Com o objetivo de abordar questões como assédio moral e violência de gênero no ambiente de trabalho, educadores da Universidade do Estado de São Paulo (USP) integraram os quadrinhos da Engenheira Eugênia na apostila de aprendizado da Educação de Jovens e Adultos (EJA), oferecendo uma metodologia inovadora para a conscientização social.
A Origem e o Propósito da Engenheira Eugênia
Criada em 2013 pelo coletivo de mulheres da Federação Interestadual de Sindicatos de Engenheiros (Fisenge), a Engenheira Eugênia surgiu para dar voz às profissionais da engenharia e suas reivindicações por direitos trabalhistas. A partir de 2026, suas tirinhas foram incorporadas ao material didático da EJA, especificamente na apostila 'Práticas de Alfabetização e de Matemática – anos iniciais do ensino fundamental'.
Abrangência Temática e Impacto Social
As tirinhas publicadas no site da Fisenge exploram temas cruciais como assédio moral, violência contra a mulher, a necessidade de banheiros femininos em canteiros de obras, e o combate ao racismo e à LGBTQIAPN+fobia.
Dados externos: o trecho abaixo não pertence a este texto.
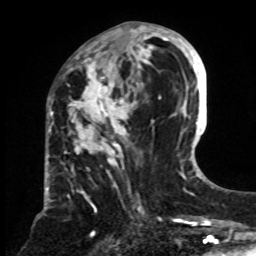
Breast MRI, one axial slice. Slice 35 of 70 in the series (ordered by position). Cropped to one breast. Dynamic contrast-enhanced series, time point 2 of 8 at this slice position (early post-contrast). 1.5 T. TE 4.2 ms, TR 7 ms. 2.3 mm slice thickness. 256 × 256 image matrix, field of view 175 × 175 mm. Female patient.
Structures marked on this image (semi-automatic segmentation, software-assisted and operator-edited):
- enhancing-tissue mask used for the functional tumour volume (all voxels passing the contrast-enhancement thresholds inside the analysis volume; usually the tumour): box from (x=66, y=24) to (x=161, y=243) px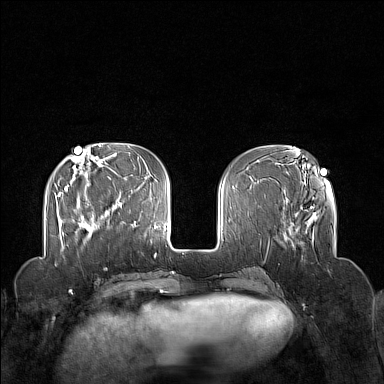
Breast MRI (dynamic contrast-enhanced), one axial slice; position 50 of 160 along the scan axis; dynamic contrast-enhanced series, time point 2 of 7 at this slice position (early post-contrast); 1.5 T; TE 1.8 ms, TR 5 ms; 1 mm slice thickness; 384 × 384 image matrix. Female patient.
Structures marked on this image (semi-automatically segmented with operator editing):
- enhancing-tissue mask used for the functional tumour volume (all voxels passing the contrast-enhancement thresholds inside the analysis volume; usually the tumour): box from (x=81, y=201) to (x=110, y=234) px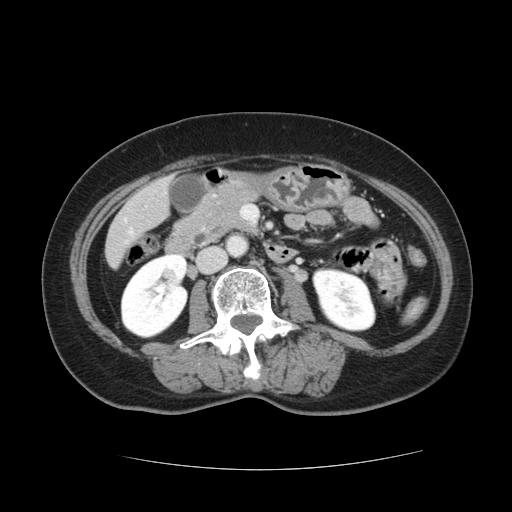
Contrast-enhanced abdominal CT, one axial slice. Position 30 of 128 along the scan axis. 120 kVp. Intravenous contrast given. Soft-tissue window (W 400 / L 40 HU). 512 × 512 image matrix. Case-level facts recorded for this patient, not image findings: patient: male, age 73 years at operation; diagnosis: colorectal cancer liver metastases, imaged before liver resection; multiple liver metastases: yes; largest metastasis: 3 cm.
Annotated regions visible in this slice (manually delineated by an expert):
- liver: box from (x=106, y=180) to (x=169, y=265) px
- planned liver remnant (the part of the liver to remain after resection): (x=106, y=212)–(x=138, y=265)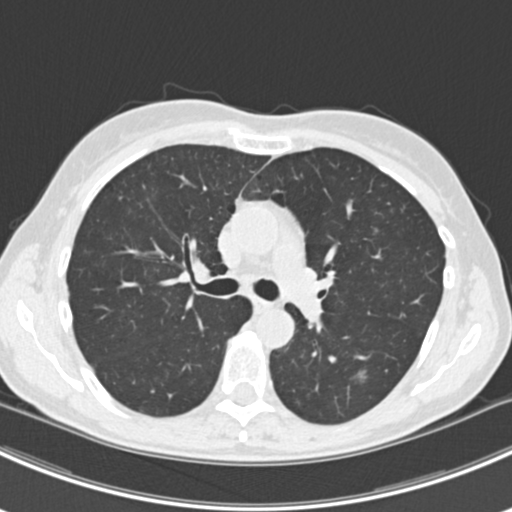
Low-dose screening chest CT, axial slice. Baseline annual screen. Lung window (W 1500 / L -600 HU). Slice 70 of 224 in the series. Female participant, aged 63 years at enrolment.
Expert-annotated lung lesion, bounding box [x1, y1, x2, y2] px = [343, 362, 380, 392]. The screening reader recorded 10 non-calcified nodules or masses ≥4 mm on this exam (right lower lobe, right lower lobe, left lower lobe, left lower lobe, right middle lobe, right lower lobe, left lower lobe, left upper lobe, right upper lobe, left upper lobe); which of them this box marks is not recorded. Lung cancer was diagnosed 751 days after this screen: bronchiolo-alveolar adenocarcinoma, NOS, right upper lobe, right middle lobe, right lower lobe, left upper lobe, left lower lobe, moderately differentiated (G2), stage IV (AJCC 6th edition).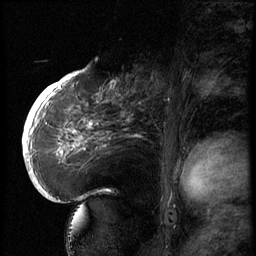
Breast MRI (dynamic contrast-enhanced), one sagittal slice; position 35 of 66 along the scan axis; 3 images stored at this slice position (order not interpretable as contrast timing); 1.5 T; TE 4.2 ms, TR 8.9 ms; 256 × 256 image matrix. Patient: female, 56 years. From the clinical record (not read from this slice): setting: breast cancer imaged before/during neoadjuvant chemotherapy.
Annotated regions visible in this slice (semi-automatic segmentation, software-assisted and operator-edited):
- analysis volume of interest (the breast-tissue region the enhancement analysis was run in; not a lesion): bounding box <129,62,194,127> (left, top, right, bottom; pixels)
- tumour enhancement mask (voxels above the 140 % enhancement threshold inside the analysis volume of interest): <129,73,160,123>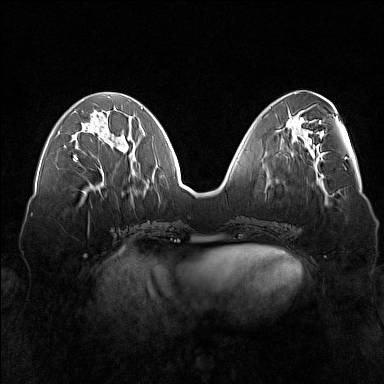
Breast MRI (dynamic contrast-enhanced), one axial slice; slice 60 of 160 in the series (ordered by position); dynamic contrast-enhanced series, time point 2 of 7 at this slice position (early post-contrast); 1.5 T; TE 1.8 ms, TR 5 ms; 1 mm slice thickness; 384 × 384 image matrix, field of view 360 × 360 mm. Female patient.
Annotated regions visible in this slice (semi-automatic segmentation, software-assisted and operator-edited):
- enhancing-tissue mask used for the functional tumour volume (all voxels passing the contrast-enhancement thresholds inside the analysis volume; usually the tumour): box from (x=73, y=127) to (x=123, y=161) px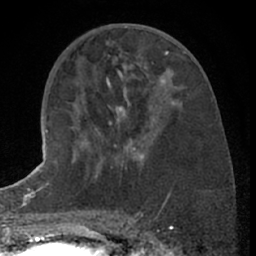
Breast MRI (dynamic contrast-enhanced), one axial slice; position 29 of 66 along the scan axis; cropped to one breast; dynamic contrast-enhanced series, time point 2 of 7 at this slice position (early post-contrast); 1.5 T; TE 3 ms, TR 6.3 ms; 2.4 mm slice thickness; 256 × 256 image matrix, field of view 150 × 150 mm. Female patient.
Structures marked on this image (semi-automatically segmented with operator editing):
- enhancing-tissue mask used for the functional tumour volume (all voxels passing the contrast-enhancement thresholds inside the analysis volume; usually the tumour): bounding box [x1, y1, x2, y2] px = [109, 121, 142, 157]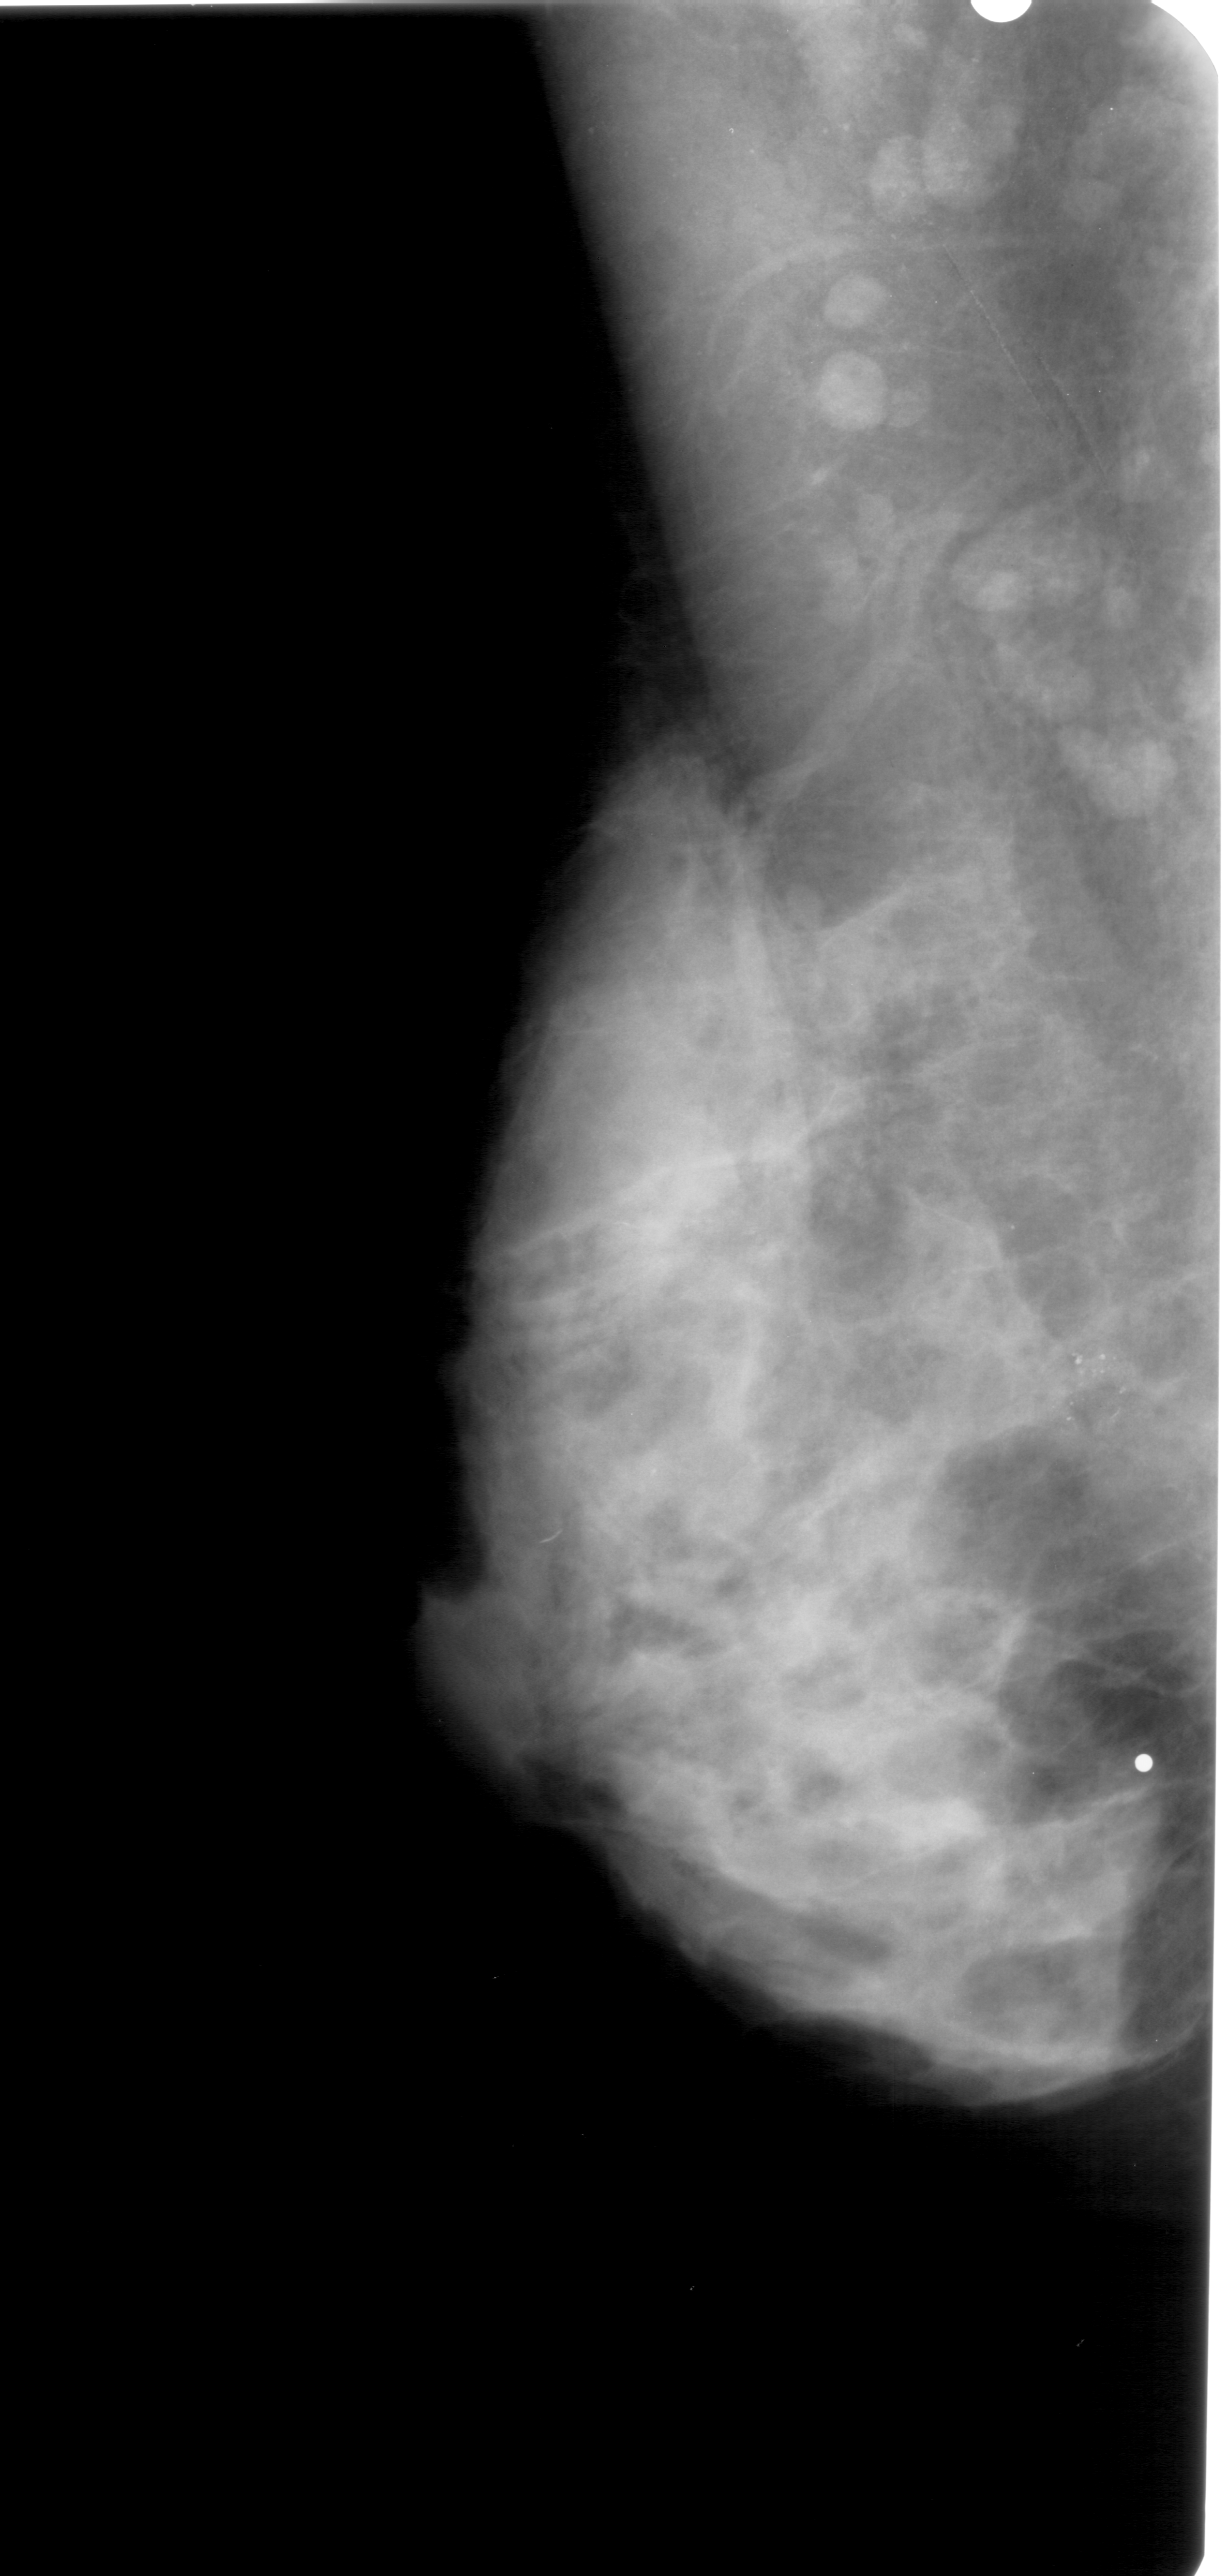
Scanned film-screen mammogram, left breast, MLO view.
- Marked findings (only marked abnormalities are described; nothing is implied about the rest of the image): calcifications, morphology pleomorphic, distribution clustered; BI-RADS assessment category 4; subtlety rating 4 on a 1 (subtle) to 5 (obvious) scale; pathology (as recorded): benign.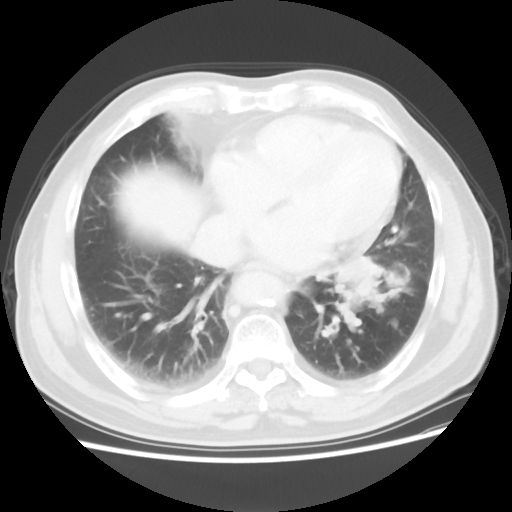
Chest CT, one axial slice. 120 kVp. Lung window (W 1500 / L -600 HU). 512 × 512 image matrix, field of view 360 × 360 mm. Patient: male, 75 years. From the clinical record (not read from this slice): clinical TNM (as recorded): T3 N0 M0.
Annotated regions visible in this slice (rectangle marked by the reading radiologist):
- lung tumour (recorded histology: squamous cell carcinoma): bounding box (x1, y1, x2, y2) in pixels: (327, 252, 397, 324)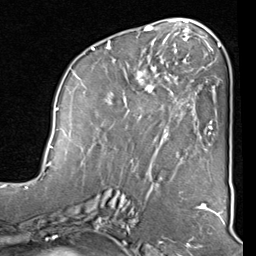
Breast MRI (dynamic contrast-enhanced), one axial slice. Position 40 of 80 along the scan axis. Cropped to one breast. Dynamic contrast-enhanced series, time point 2 of 8 at this slice position (early post-contrast). 1.5 T. TE 2 ms, TR 5.1 ms. 2 mm slice thickness. 256 × 256 image matrix. Female patient.
Annotated regions visible in this slice (semi-automatic segmentation, software-assisted and operator-edited):
- enhancing-tissue mask used for the functional tumour volume (all voxels passing the contrast-enhancement thresholds inside the analysis volume; usually the tumour): bounding box <82,40,212,156> (left, top, right, bottom; pixels)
Simone Baía, diretora do coletivo de mulheres da Fisenge e cocriadora do projeto, enfatiza a relevância de um instrumento acessível para transmitir essas mensagens em uma categoria historicamente dominada por homens. Para ela, é função dos sindicatos criar pontes de diálogo com a sociedade, e a educação é um pilar essencial para essa transformação social.
Aplicação Pedagógica e Reflexão
Um dos quadrinhos selecionados para a EJA retrata a Engenheira Eugênia sofrendo assédio moral e sendo desqualificada por seu chefe em razão de ser mulher. A atividade proposta convida os alunos a identificar tais situações e a dialogar sobre respeito, igualdade e direitos no ambiente de trabalho. A iniciativa se estendeu, por exemplo, ao projeto 'Viaduto Literário', que utilizou os quadrinhos para conscientizar crianças do Morro da Providência, no Rio de Janeiro, sobre oportunidades e representatividade, quebrando a percepção de que a engenharia seria uma profissão restrita a um grupo social.
Representatividade e Quebra de Estereótipos
A protagonista da série é uma mulher negra, engenheira com 15 anos de experiência, mãe de dois filhos e divorciada. Essa construção visa trabalhar a representatividade desde o início, desafiando estereótipos da engenharia e promovendo a identificação com a realidade de mulheres que enfrentam a 'jornada dupla' – conciliar o trabalho remunerado com as responsabilidades domésticas. O coletivo ressalta a importância de desmistificar a engenharia como uma profissão elitista, conectando-a a questões sociais genuínas.
Reconhecimento e Contínua Relevância
A trajetória da Engenheira Eugênia é marcada por conquistas significativas: a personagem foi traduzida para o inglês, apresentada em fóruns sindicais internacionais, transformada em animação e adaptada para marcadores de página. Em 2016, a iniciativa recebeu o Prêmio Anamatra (Associação Nacional dos Magistrados do Trabalho) de Direitos Humanos, na categoria de comunicação sindical cidadã. Simone Baía reafirma a persistência do trabalho, considerando-o uma forma essencial de comunicação e discussão para construir uma sociedade mais justa, onde o diálogo é o primeiro passo para a mudança.